Understand that with higher degree polynomials, the complexity of the graph increases, allowing for more intriguing behaviors such as multiple peaks and troughs.

Finding critical points is crucial for understanding the behavior of polynomial functions. These are the points where:

• The derivative of the function equals zero or is undefined.
• Representing locations where the function's graph can change direction.

To find critical points:

• First, calculate the derivative of the function: \( \frac{dy}{dx} \). For the function \( y = x^4 - 6x^2 \), the derivative is \( 4x^3 - 12x \).
• Set the derivative equal to zero: \( 4x(x^2 - 3) = 0 \). Solve for \( x \) to find \( x = 0 \) and \( x = \pm \sqrt{3} \).
• Critical points are where the graph feels a change, such as a peak, trough, or plateau.

By evaluating the original function at these values, you can identify the actual points on the graph, such as \((0,0)\) and \((\pm \sqrt{3}, -9)\).
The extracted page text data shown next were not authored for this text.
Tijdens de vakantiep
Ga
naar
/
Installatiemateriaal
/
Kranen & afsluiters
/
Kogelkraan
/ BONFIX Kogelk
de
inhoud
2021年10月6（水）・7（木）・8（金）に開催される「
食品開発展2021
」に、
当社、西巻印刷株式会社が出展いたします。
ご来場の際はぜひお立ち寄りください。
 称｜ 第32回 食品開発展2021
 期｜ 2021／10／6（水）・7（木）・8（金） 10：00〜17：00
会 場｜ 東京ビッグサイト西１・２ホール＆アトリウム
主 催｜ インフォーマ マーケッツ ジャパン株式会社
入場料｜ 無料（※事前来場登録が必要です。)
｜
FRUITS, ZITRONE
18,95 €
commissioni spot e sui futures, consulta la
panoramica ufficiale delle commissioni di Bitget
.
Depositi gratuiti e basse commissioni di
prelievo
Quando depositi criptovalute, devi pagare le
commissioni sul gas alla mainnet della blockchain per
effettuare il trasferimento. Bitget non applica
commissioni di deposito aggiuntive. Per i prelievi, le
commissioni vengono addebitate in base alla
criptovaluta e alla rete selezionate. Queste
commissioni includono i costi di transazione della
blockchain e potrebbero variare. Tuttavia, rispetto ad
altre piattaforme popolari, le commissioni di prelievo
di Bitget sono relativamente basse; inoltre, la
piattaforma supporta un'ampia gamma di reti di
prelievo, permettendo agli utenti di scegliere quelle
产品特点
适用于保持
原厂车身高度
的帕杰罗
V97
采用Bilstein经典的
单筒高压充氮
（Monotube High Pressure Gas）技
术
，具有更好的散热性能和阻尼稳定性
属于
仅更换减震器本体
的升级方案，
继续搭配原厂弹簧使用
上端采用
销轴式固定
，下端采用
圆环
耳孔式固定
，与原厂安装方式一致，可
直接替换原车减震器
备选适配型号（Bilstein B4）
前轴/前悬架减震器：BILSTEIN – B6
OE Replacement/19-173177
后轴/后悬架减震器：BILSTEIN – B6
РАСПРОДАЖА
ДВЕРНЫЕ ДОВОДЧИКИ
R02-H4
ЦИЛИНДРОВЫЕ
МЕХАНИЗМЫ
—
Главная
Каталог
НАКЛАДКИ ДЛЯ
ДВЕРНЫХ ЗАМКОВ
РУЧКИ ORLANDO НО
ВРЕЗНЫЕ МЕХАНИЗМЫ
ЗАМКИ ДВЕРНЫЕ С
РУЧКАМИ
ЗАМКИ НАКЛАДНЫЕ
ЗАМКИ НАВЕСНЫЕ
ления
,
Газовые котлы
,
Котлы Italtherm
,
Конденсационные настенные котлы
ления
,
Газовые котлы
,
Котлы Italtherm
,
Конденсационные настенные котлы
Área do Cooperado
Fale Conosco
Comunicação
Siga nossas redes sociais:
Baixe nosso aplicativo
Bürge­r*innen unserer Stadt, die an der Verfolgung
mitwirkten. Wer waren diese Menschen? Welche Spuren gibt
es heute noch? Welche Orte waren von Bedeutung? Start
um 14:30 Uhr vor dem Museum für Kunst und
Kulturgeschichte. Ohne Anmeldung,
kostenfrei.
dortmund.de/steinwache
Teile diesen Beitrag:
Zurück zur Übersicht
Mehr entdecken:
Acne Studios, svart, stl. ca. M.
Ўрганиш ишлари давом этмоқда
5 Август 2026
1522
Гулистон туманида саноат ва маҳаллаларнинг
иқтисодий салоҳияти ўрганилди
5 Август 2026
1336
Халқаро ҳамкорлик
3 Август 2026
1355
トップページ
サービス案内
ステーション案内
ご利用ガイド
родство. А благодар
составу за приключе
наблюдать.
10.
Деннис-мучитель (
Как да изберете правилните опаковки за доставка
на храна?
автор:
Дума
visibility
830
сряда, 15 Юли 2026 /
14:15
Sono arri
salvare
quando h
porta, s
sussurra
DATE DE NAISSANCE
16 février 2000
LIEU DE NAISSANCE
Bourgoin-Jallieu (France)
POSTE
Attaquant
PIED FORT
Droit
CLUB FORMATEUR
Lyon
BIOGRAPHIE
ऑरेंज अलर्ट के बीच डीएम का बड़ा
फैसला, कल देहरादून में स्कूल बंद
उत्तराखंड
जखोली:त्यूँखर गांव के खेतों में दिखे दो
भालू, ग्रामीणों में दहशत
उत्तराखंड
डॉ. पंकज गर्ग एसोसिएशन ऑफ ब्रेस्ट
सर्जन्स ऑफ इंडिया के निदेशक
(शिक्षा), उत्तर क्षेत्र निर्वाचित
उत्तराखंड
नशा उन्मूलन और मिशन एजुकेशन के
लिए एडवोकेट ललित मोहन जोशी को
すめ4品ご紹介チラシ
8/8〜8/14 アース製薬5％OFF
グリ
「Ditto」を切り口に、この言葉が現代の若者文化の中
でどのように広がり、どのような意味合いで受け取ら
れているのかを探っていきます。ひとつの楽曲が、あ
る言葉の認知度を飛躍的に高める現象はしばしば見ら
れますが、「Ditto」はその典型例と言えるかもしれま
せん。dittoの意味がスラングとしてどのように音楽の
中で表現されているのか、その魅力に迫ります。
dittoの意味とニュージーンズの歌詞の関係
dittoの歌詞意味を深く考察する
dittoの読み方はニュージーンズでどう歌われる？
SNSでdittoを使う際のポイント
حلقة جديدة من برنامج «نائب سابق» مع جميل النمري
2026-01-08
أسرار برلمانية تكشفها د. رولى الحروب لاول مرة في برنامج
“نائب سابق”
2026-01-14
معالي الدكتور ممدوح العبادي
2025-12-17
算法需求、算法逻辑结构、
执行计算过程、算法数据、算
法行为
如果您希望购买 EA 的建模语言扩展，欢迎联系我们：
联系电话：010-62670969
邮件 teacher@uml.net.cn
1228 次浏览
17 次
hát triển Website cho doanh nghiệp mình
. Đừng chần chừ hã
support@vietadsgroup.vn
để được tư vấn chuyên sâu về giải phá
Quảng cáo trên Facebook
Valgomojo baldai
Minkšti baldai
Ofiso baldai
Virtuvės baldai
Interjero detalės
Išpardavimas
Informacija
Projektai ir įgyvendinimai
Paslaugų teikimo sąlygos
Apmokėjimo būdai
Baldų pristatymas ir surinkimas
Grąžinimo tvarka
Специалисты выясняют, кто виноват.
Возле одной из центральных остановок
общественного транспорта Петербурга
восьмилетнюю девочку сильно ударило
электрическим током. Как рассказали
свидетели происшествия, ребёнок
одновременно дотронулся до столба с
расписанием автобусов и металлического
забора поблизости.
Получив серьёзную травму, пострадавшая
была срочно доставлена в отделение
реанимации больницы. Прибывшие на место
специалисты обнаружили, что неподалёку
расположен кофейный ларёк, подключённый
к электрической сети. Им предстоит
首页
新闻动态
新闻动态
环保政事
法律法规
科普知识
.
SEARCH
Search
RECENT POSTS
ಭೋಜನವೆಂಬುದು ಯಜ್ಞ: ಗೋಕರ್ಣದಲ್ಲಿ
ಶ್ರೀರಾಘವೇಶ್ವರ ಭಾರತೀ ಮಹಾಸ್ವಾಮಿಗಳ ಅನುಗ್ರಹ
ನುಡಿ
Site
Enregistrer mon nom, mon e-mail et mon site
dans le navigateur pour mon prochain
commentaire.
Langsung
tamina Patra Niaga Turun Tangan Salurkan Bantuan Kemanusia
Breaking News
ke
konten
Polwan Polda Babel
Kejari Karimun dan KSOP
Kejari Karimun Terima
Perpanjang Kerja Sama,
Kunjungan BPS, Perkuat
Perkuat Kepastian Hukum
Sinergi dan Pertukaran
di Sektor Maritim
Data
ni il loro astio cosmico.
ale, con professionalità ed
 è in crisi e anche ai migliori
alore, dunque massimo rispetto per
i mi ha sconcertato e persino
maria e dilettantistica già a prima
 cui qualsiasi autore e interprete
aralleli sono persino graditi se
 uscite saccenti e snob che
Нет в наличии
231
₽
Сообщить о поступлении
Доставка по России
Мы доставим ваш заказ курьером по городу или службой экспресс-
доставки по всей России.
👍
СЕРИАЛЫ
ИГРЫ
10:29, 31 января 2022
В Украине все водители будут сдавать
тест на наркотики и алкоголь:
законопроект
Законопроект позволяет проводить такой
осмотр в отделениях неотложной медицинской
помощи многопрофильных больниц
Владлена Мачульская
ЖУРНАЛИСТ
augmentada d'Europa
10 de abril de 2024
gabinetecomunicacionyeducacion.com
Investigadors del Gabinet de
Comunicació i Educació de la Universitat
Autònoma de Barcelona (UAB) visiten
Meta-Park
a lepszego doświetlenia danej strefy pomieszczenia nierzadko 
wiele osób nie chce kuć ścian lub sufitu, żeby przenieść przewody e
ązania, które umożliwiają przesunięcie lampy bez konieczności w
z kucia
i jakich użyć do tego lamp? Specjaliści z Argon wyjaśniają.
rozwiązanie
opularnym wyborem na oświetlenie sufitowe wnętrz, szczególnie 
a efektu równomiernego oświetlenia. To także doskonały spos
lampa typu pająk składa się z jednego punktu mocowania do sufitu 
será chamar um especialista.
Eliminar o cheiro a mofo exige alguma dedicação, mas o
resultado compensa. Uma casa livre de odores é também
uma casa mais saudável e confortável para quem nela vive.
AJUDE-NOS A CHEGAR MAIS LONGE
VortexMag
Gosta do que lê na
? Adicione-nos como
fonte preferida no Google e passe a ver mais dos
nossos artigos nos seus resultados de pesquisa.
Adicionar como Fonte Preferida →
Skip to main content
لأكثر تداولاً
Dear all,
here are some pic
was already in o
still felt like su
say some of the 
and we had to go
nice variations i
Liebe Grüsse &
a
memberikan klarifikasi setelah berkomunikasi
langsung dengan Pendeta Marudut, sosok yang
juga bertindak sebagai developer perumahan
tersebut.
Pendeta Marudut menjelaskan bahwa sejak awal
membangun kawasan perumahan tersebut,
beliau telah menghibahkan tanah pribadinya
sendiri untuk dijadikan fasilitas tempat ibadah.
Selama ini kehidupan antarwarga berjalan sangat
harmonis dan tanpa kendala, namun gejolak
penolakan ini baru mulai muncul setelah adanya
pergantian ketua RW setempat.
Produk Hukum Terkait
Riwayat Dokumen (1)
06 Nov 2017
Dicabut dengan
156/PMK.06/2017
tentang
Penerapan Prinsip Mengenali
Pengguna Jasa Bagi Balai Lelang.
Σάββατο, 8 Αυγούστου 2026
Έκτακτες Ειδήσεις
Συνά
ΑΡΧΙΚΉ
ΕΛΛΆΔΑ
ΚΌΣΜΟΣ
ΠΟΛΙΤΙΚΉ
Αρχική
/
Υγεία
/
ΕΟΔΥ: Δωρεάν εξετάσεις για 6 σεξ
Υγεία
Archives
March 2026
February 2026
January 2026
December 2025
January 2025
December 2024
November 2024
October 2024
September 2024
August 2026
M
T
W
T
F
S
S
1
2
Using a graphing calculator helps in visualizing polynomial functions efficiently. These calculators allow you:

• To enter the function equation directly, such as \( y = x^4 - 6x^2 \).
• To choose appropriate window settings, which are crucial for clear visual representation. For this function, a window covering \( x \) from \(-3\) to \(3\) and \( y \) from \(-10\) to \(10\) works well.
• To zoom in or change the window for a more detailed analysis around the critical or end points.
• To trace along the graph to understand specific values and behaviors at different x-coordinates.

By plotting the function, you can see how it smoothly transitions through its turning points and asymptotes, providing a tangible reference for your calculations.

Analyzing derivatives provides insights into the behavior of polynomial functions. The derivative expresses:

• The slope or rate of change of the function at any point.
• Whether the function is increasing or decreasing at different intervals.

For our function \( y = x^4 - 6x^2 \), the derivative \( \frac{dy}{dx} = 4x^3 - 12x \) highlights slope changes:

• Where the sign of the slope changes from positive to negative or vice versa indicates potential peaks or valleys.
• Setting the derivative to zero outlines potential critical points where these changes occur.
• Examining the second derivative, \( \frac{d^2y}{dx^2} \), can help determine the nature of these points (i.e., whether they are concave up or down).

Through derivative and function analysis, you can predict and confirm the behavior of the polynomial, especially around the critical points, helping to ensure accurate graphing and deeper understanding of the function.